##### Material provided
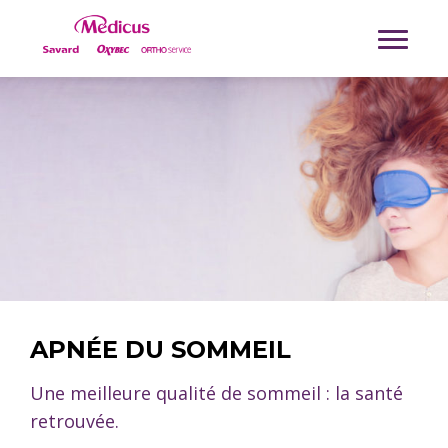
APNÉE DU SOMMEIL
Une meilleure qualité de sommeil : la santé
retrouvée.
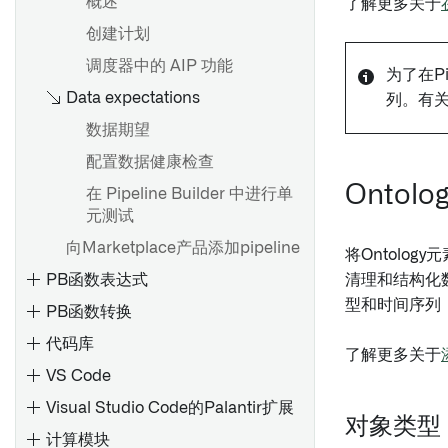
概述
了解更多关于
创建计划
调度器中的 AIP 功能
为了在P
Data expectations
列。有关
数据期望
配置数据健康检查
Ontol
在 Pipeline Builder 中进行单
元测试
向Marketplace产品添加pipeline
将Ontolo
清理和结构化数
PB函数表达式
型和时间序列，
PB函数转换
代码库
了解更多关于
VS Code
Visual Studio Code的Palantir扩展
对象类型
计算模块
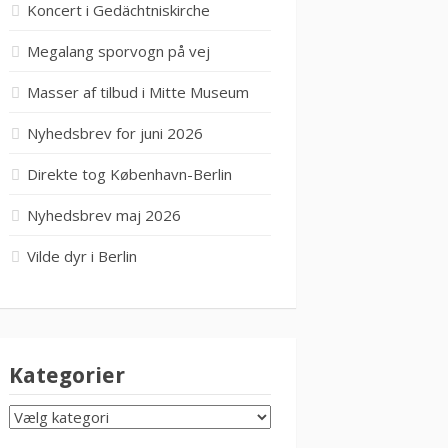
Koncert i Gedächtniskirche
Megalang sporvogn på vej
Masser af tilbud i Mitte Museum
Nyhedsbrev for juni 2026
Direkte tog København-Berlin
Nyhedsbrev maj 2026
Vilde dyr i Berlin
Kategorier
KATEGORIER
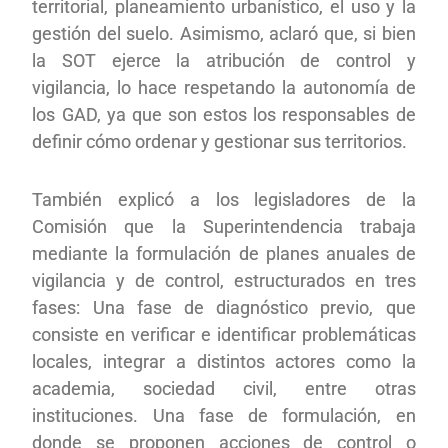
territorial, planeamiento urbanístico, el uso y la
gestión del suelo. Asimismo, aclaró que, si bien
la SOT ejerce la atribución de control y
vigilancia, lo hace respetando la autonomía de
los GAD, ya que son estos los responsables de
definir cómo ordenar y gestionar sus territorios.
También explicó a los legisladores de la
Comisión que la Superintendencia trabaja
mediante la formulación de planes anuales de
vigilancia y de control, estructurados en tres
fases: Una fase de diagnóstico previo, que
consiste en verificar e identificar problemáticas
locales, integrar a distintos actores como la
academia, sociedad civil, entre otras
instituciones. Una fase de formulación, en
donde se proponen acciones de control o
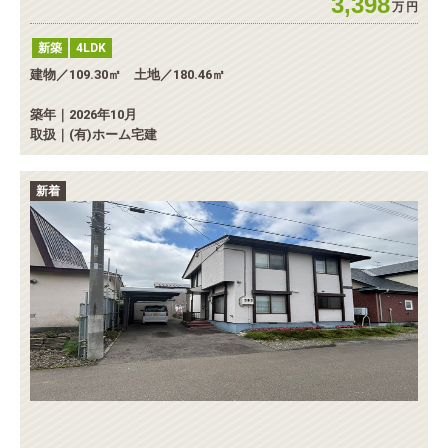
3,398
万
円
新築
4LDK
建物／109.30㎡ 土地／180.46㎡
築年｜2026年10月
取扱｜(有)ホーム宅建
新着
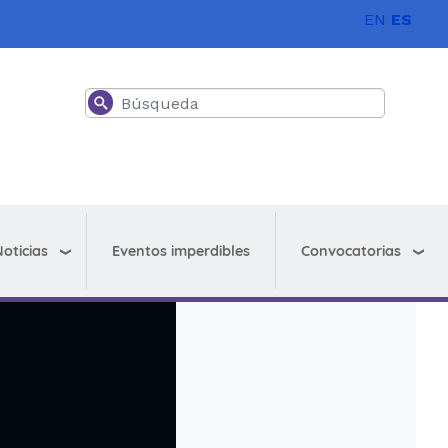
EN
ES
Buscar
oticias
Convocatorias
Eventos imperdibles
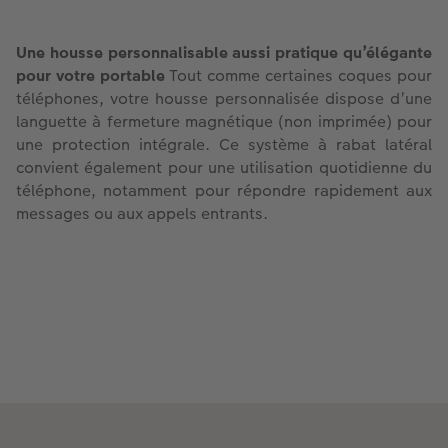
Une housse personnalisable aussi pratique qu’élégante
pour votre portable
Tout comme certaines coques pour
téléphones, votre housse personnalisée dispose d’une
languette à fermeture magnétique (non imprimée) pour
une protection intégrale. Ce système à rabat latéral
convient également pour une utilisation quotidienne du
téléphone, notamment pour répondre rapidement aux
messages ou aux appels entrants.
##########
What you will do: Reproduce the text of every page in the listing, replacing each "vigilancia" with "supervisión" and keeping everything else unchanged. Omit the pictures from the output.

Answer section:
APNÉE DU SOMMEIL
Une meilleure qualité de sommeil : la santé
retrouvée.
概述
了解更多关于
创建计划
调度器中的 AIP 功能
为了在P
Data expectations
列。有关
数据期望
配置数据健康检查
Ontol
在 Pipeline Builder 中进行单
元测试
向Marketplace产品添加pipeline
将Ontolo
清理和结构化数
PB函数表达式
型和时间序列，
PB函数转换
代码库
了解更多关于
VS Code
Visual Studio Code的Palantir扩展
对象类型
计算模块
Koncert i Gedächtniskirche
Megalang sporvogn på vej
Masser af tilbud i Mitte Museum
Nyhedsbrev for juni 2026
Direkte tog København-Berlin
Nyhedsbrev maj 2026
Vilde dyr i Berlin
Kategorier
KATEGORIER
territorial, planeamiento urbanístico, el uso y la
gestión del suelo. Asimismo, aclaró que, si bien
la SOT ejerce la atribución de control y
supervisión, lo hace respetando la autonomía de
los GAD, ya que son estos los responsables de
definir cómo ordenar y gestionar sus territorios.
También explicó a los legisladores de la
Comisión que la Superintendencia trabaja
mediante la formulación de planes anuales de
supervisión y de control, estructurados en tres
fases: Una fase de diagnóstico previo, que
consiste en verificar e identificar problemáticas
locales, integrar a distintos actores como la
academia, sociedad civil, entre otras
instituciones. Una fase de formulación, en
donde se proponen acciones de control o
3,398
万
円
新築
4LDK
建物／109.30㎡ 土地／180.46㎡
築年｜2026年10月
取扱｜(有)ホーム宅建
新着
EN
ES
Buscar
oticias
Convocatorias
Eventos imperdibles
Une housse personnalisable aussi pratique qu’élégante
pour votre portable
Tout comme certaines coques pour
téléphones, votre housse personnalisée dispose d’une
languette à fermeture magnétique (non imprimée) pour
une protection intégrale. Ce système à rabat latéral
convient également pour une utilisation quotidienne du
téléphone, notamment pour répondre rapidement aux
messages ou aux appels entrants.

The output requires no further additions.